#### SOURCE DATA ####

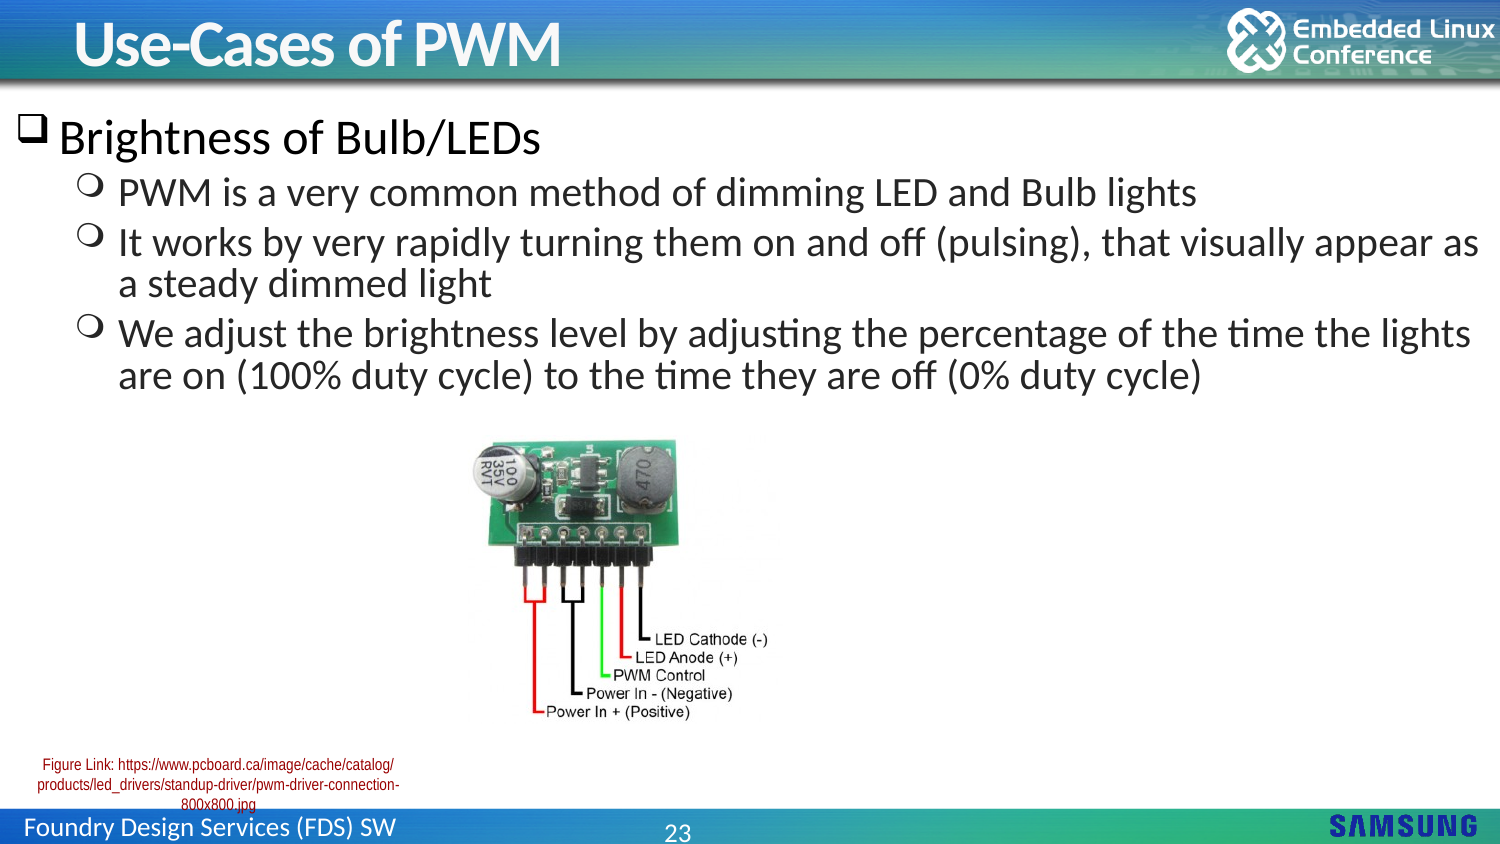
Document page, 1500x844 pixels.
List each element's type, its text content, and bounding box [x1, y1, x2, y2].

picture [320, 822, 329, 834]
list Brightness of Bulb/LEDs PWM is a very common method of dimming LED and Bulb lights It works by very rapidly turning them on and off (pulsing), that visually appear as a steady dimmed light We adjust the brightness level by adjusting the percentage of the time the lights are on (100% duty cycle) to the time they are off (0% duty cycle) [0, 96, 1500, 435]
picture [124, 822, 133, 834]
title Use-Cases of PWM [58, 1, 1430, 78]
picture [0, 0, 1500, 96]
picture [376, 822, 382, 832]
picture [81, 825, 88, 834]
picture [386, 822, 392, 832]
picture [0, 435, 1500, 844]
text_box Figure Link: https://www.pcboard.ca/image/cache/catalog/products/led_drivers/standup-driver/pwm-driver-connection-800x800.jpg [0, 746, 438, 822]
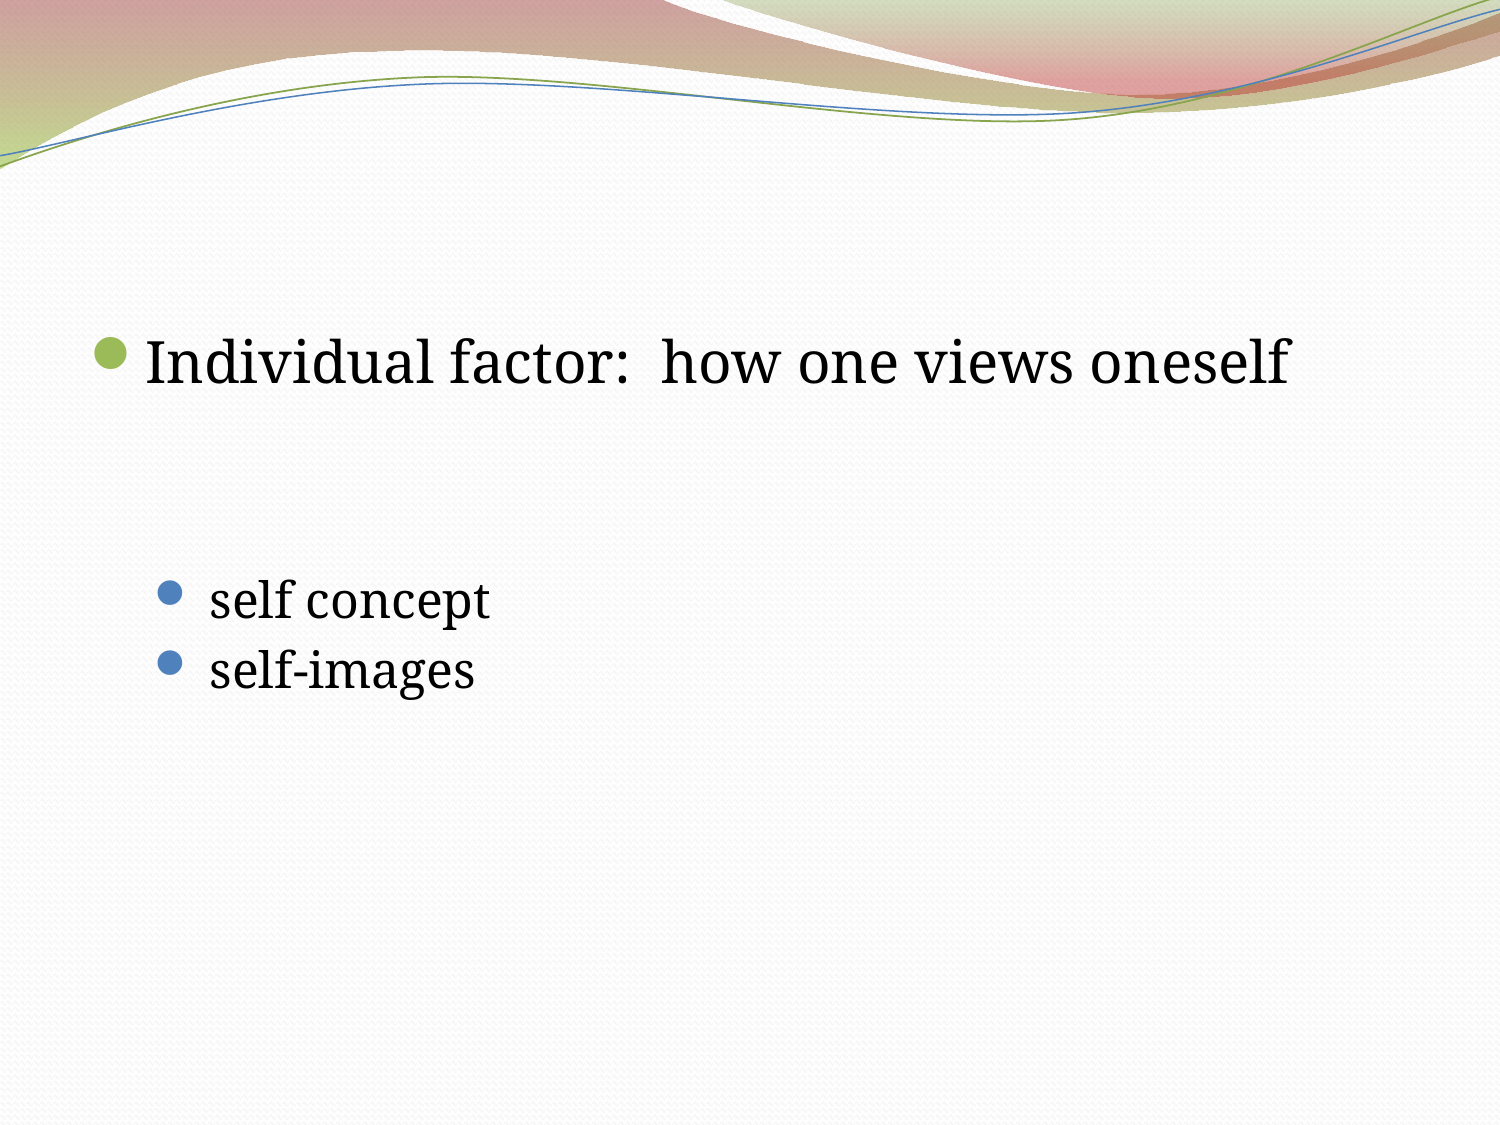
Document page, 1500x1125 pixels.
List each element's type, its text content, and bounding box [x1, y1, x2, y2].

list Individual factor: how one views oneself self concept self-images [75, 317, 1425, 1038]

####

» **ABOUT THIS TASK**
Could the data above be repeated exactly, with every picture dropped?

» **ANSWER TO THE PROBLEM**
Document page, 1500x844 pixels.
List each element's type, its text content, and bounding box [x1, y1, x2, y2].

picture [320, 822, 329, 834]
list Brightness of Bulb/LEDs PWM is a very common method of dimming LED and Bulb lights It works by very rapidly turning them on and off (pulsing), that visually appear as a steady dimmed light We adjust the brightness level by adjusting the percentage of the time the lights are on (100% duty cycle) to the time they are off (0% duty cycle) [0, 96, 1500, 435]
picture [124, 822, 133, 834]
title Use-Cases of PWM [58, 1, 1430, 78]
picture [0, 0, 1500, 96]
picture [376, 822, 382, 832]
picture [81, 825, 88, 834]
picture [386, 822, 392, 832]
picture [0, 435, 1500, 844]
text_box Figure Link: https://www.pcboard.ca/image/cache/catalog/products/led_drivers/standup-driver/pwm-driver-connection-800x800.jpg [0, 746, 438, 822]
Document page, 1500x1125 pixels.
List each element's type, its text content, and bounding box [x1, y1, x2, y2].

list Individual factor: how one views oneself self concept self-images [75, 317, 1425, 1038]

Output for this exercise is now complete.